Apr 18, 2014

Meet Lupert

Have I introduced you all to Lupert? Lupert and I have a hate-hate relationship.

Lupert…
+ shows up unannounced at least once a year.
+ He always inconveniences me, he usually shows up when I’m extremely stressed.
+ He embarrasses me in front of my friends, family and co-worker.
+ My appearance is never good enough for him, he always wants me to wear something specially fitted to him.

I hate Lupert. I’m sure all of you are thinking that Lupert sounds like a terrible person, why would I want him in my life? Well Lupert is not a person.

Lupert is a cold sore, pictured below lathered in Abreva.



He made an appearance when I had a mental breakdown on Tuesday. He showed up and still hasn’t left. I’m pretty much living on abreva and L-lysine right now and talking with my hand in front of my mouth to try and hide the hideousness that is Lupert. All of you that get cold sores, lets start a support group?

Are you one of the inflicted?

Apr 17, 2014

Drinking Bad Kool-Aid

Wow. I feel like I’ve been drinking some bad kool aid, because my last 2 posts (here and here) were pretty grim. Surprise, surprise, I guess that is life, sometimes it’s up and sometimes it’s down - really down. The good news it that I’m starting to feel like I can cope with everything going on in my life. I’m starting to feel more powerful than my emotions and that is a really magnificent feeling. Last night Jared and I had a long overdue date night. All our free time has been spent working at the Sandy House or visiting my family.  Yesterday, Jared knew I was feeling blue and so he e-vited me on a date, which totally lifted my spirits. We went out to dinner, just the two of us, with no puppy dogs and then came home and laid in bed. We really wanted to watch all the shows we were behind on, but since it was already late, we had to pick only pick one, Game of Thrones.. which by the way… WHAT THE EFF! I have no idea how last Sunday’s episode wasn’t spoiled for me via twitter/facebook, because it was intense!

As I was falling asleep I felt relieved. Instead of thinking about all the negative things going on right now. I started to think of some positive things coming up with the quick approaching summer.

+ I cannot wait to go on our road trip from San Francisco to Oregon. It's less than a month away and it's going to be the best summer kick off! You can read more about it, here.

+ Camping. I love when it’s warm enough to camp. Utah is such an outdoorsy place, that within an hour from my home there are hundreds of camping places and a few lakes. The best feeling is spontaneously packing up on Friday night and getting out of the house to go camping.

+ Sleeping by the pool on Sunday mornings. We have a pool in our town house complex and Sunday mornings it usually empty. I love waking up around 9am, grabbing our big comfy lounge chairs and finishing my snooze out in the sun by the pool.

+ Summer nights, one of the worst side effects of Winter is that it starts getting dark so early. I love that in the summer, the sun doesn’t start to set until 8:30-9. It’s refreshing to have light so late. I don’t know how they do it in Alaska, when it’s dark for days at a time.

+ Short term excitement, I bought this hair detangler on Amazon and I’m really excited for my next hair wash, so I can try it out.

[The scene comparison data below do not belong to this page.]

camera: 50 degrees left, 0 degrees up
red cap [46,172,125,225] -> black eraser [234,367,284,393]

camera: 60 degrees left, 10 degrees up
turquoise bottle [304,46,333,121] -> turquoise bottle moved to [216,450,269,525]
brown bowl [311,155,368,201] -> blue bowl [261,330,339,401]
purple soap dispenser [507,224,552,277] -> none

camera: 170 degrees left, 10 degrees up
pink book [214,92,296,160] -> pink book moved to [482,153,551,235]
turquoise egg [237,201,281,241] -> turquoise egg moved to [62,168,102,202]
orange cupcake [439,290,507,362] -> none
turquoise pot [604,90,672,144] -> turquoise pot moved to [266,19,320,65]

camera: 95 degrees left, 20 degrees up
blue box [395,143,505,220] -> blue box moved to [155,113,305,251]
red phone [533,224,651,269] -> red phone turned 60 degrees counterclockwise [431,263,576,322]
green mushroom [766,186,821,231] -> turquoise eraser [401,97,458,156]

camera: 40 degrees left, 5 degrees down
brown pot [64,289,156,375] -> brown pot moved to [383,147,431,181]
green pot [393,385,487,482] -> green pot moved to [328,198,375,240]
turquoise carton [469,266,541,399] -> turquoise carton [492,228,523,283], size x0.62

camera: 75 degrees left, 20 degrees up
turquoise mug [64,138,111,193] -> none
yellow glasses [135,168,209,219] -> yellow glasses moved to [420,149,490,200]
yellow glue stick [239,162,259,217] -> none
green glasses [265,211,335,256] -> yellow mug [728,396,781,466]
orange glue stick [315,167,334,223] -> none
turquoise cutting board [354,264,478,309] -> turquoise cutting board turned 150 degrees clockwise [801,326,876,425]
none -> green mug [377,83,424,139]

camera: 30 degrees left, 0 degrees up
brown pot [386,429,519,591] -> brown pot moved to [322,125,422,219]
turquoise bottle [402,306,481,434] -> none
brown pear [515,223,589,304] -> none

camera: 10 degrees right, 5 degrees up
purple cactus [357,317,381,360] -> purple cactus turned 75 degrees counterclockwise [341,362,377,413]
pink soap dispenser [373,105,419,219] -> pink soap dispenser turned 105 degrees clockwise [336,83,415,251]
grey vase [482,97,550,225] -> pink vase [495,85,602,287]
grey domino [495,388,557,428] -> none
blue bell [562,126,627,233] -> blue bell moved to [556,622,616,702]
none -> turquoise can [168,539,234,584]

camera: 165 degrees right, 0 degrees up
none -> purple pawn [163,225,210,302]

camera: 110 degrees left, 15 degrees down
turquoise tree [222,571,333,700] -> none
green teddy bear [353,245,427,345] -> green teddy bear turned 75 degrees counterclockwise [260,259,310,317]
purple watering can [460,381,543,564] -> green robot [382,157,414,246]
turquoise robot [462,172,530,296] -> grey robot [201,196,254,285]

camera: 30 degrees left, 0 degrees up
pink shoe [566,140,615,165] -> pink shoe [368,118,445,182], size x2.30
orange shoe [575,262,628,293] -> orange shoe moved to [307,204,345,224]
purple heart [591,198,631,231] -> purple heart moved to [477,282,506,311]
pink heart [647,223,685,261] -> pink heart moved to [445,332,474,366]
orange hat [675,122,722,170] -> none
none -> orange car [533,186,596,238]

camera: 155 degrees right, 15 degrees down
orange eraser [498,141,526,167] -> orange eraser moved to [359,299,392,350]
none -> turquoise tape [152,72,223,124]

What are you excited for this summer?

Apr 16, 2014

One Step At A Time

Yesterday was a rough day in Miki land. I woke up feeling pretty sick and decided my body and  brain do so much for me that I owed them a break. Luckily I now have a really cool job, really cool boss, really cool co-workers and I was able to work from home. Since I figure most of yesterday was a panic attack, I just wanted to be home. I was able to work from my laptop for a few hours spastically throughout the day and then really give myself a break that I desperately needed. I wanted to give a shout out to all of you that commented, posted, and emailed me. Those kind words always go really far with me.

Of course, I’m not feeling 100% refreshed, but I do feel like yesterday boosted me enough to get by. Which at this point, is all I need. Don’t get me wrong here, I’m not suicidal. I’m not in a severe depression. I’m just coping. I’m coping with a lot. I’m not sure how to handle it and I think that I’ve overworked myself trying to figure that out. When in reality all I can do is take it one step at a time. That’s not such a bad thing. I think dealing with 1 thing at a time is helping me cope much better than trying to see the overall big picture and getting extremely overwhelmed.

Today I woke up and thought, okay, time to get ready for work. That’s all I need to think about. When I finished that I was able to get myself to work and concentrate on one task at a time to get me through the day. Tonight when I get home, I’ll do that same and hopefully that will help me put things into perspective.

What is your go- to when you’re overwhelmed?